## [Extracted records]
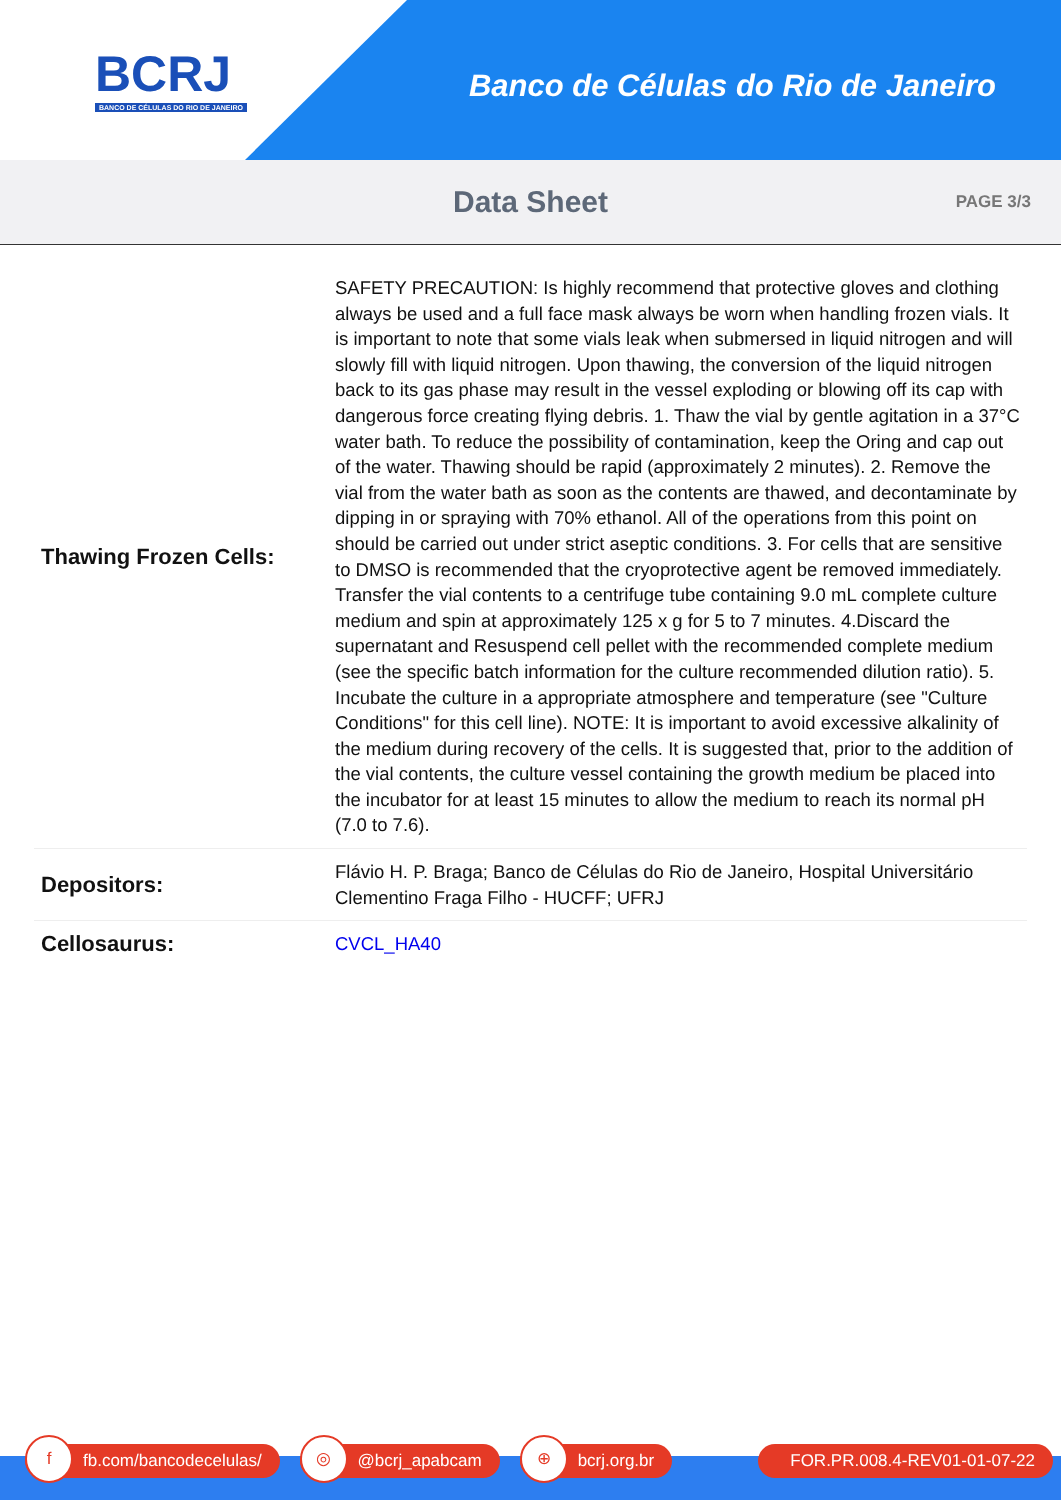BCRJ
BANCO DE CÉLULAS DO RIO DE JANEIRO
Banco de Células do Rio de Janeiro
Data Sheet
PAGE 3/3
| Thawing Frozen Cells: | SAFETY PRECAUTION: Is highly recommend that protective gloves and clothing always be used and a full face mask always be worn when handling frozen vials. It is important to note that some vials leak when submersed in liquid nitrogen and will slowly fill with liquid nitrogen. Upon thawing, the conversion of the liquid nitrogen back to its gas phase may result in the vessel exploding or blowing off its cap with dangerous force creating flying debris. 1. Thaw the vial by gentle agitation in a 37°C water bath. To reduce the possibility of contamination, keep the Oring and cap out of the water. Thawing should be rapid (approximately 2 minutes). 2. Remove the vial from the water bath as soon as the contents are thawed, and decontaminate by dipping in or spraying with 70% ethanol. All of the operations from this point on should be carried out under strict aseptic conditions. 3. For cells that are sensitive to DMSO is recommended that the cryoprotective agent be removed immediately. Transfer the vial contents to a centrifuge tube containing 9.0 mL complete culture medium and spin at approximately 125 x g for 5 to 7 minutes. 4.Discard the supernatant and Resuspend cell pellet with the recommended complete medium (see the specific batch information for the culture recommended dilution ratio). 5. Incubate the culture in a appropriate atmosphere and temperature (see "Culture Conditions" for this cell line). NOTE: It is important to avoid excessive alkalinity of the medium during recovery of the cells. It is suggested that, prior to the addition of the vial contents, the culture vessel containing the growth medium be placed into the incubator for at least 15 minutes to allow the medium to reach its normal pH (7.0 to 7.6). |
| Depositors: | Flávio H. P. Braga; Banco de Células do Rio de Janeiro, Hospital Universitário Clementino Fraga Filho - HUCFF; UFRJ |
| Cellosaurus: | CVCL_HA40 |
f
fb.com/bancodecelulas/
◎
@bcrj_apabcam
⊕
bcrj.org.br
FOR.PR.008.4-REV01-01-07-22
==
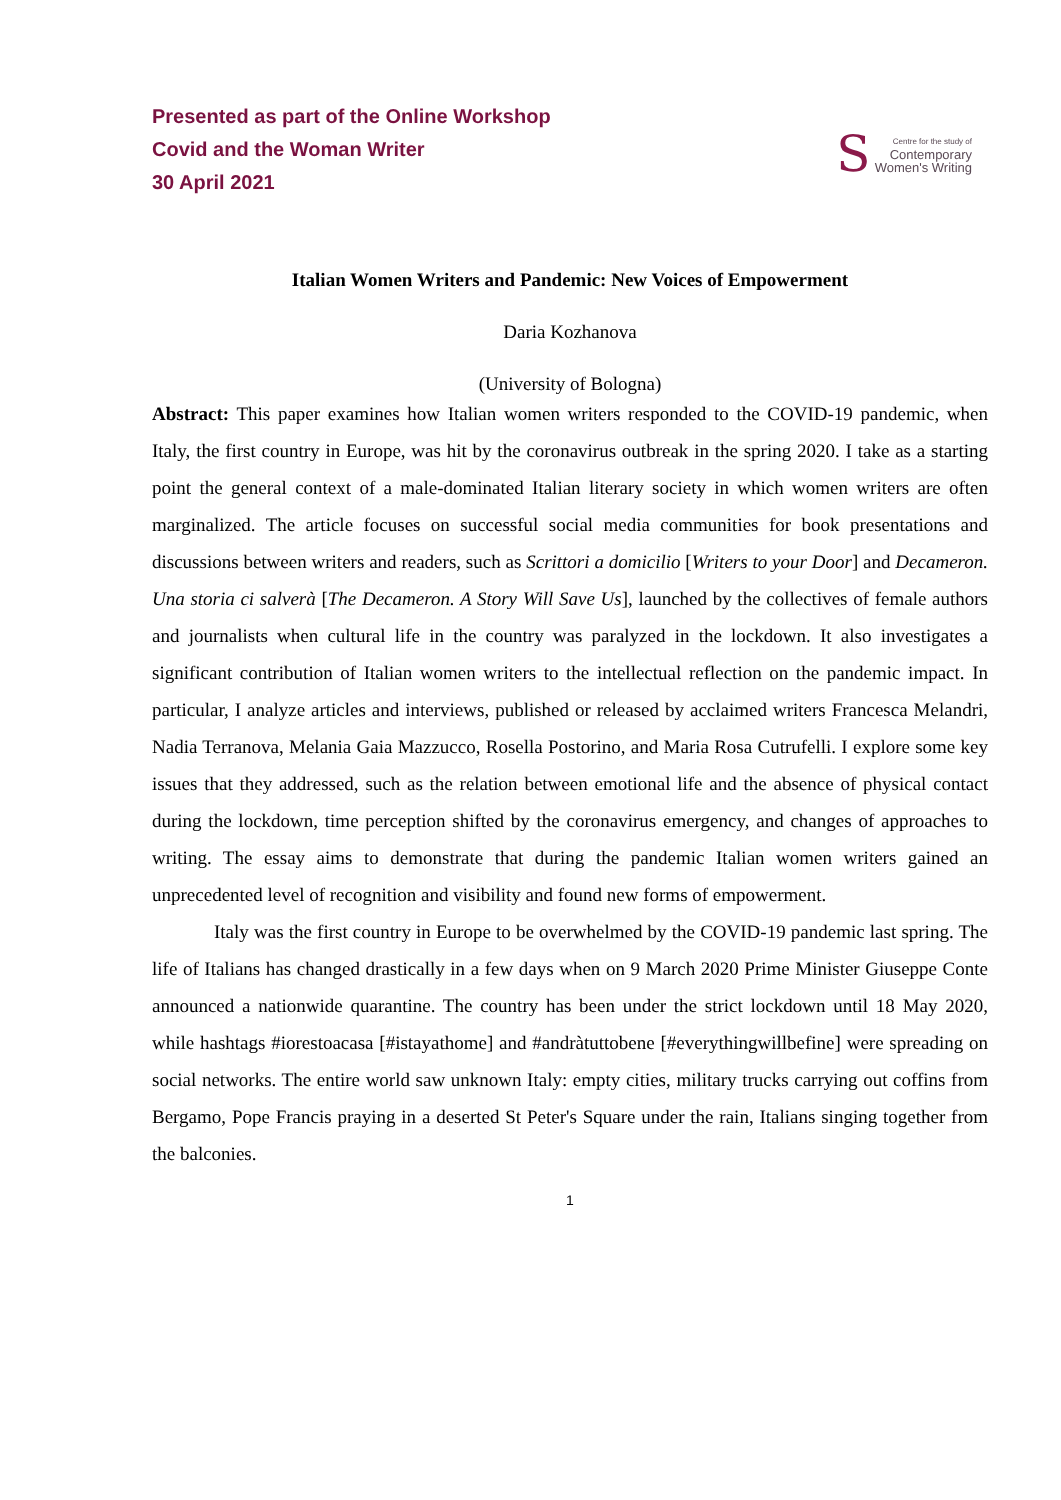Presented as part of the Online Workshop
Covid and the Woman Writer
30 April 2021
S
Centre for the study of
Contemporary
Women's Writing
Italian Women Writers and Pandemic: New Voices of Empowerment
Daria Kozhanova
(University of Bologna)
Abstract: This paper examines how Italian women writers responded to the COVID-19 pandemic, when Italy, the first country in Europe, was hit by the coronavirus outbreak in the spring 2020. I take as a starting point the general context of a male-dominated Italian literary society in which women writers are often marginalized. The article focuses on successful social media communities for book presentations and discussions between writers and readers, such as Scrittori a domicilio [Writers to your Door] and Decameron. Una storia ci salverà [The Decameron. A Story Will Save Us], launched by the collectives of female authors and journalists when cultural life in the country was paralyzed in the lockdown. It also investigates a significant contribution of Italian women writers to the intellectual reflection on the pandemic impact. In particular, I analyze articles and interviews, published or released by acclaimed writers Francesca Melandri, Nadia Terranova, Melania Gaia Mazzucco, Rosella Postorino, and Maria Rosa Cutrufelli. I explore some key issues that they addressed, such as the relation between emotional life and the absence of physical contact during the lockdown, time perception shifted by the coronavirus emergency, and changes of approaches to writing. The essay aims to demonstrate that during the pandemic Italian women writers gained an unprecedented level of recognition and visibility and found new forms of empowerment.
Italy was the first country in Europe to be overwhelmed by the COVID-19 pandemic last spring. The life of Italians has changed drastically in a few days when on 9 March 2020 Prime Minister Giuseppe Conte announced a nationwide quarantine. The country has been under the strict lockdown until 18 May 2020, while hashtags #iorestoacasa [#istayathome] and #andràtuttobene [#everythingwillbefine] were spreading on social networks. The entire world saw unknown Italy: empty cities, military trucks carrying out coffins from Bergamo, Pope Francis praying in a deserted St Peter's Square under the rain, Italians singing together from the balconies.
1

## [What is being asked]
Using the entries above, return exactly the lines from the line with "HUCFF; UFRJ |" to the line with "FOR.PR.008.4-REV01-01-07-22", counting both of those lines.

## [Solution to this problem]
| Depositors: | Flávio H. P. Braga; Banco de Células do Rio de Janeiro, Hospital Universitário Clementino Fraga Filho - HUCFF; UFRJ |
| Cellosaurus: | CVCL_HA40 |
f
fb.com/bancodecelulas/
◎
@bcrj_apabcam
⊕
bcrj.org.br
FOR.PR.008.4-REV01-01-07-22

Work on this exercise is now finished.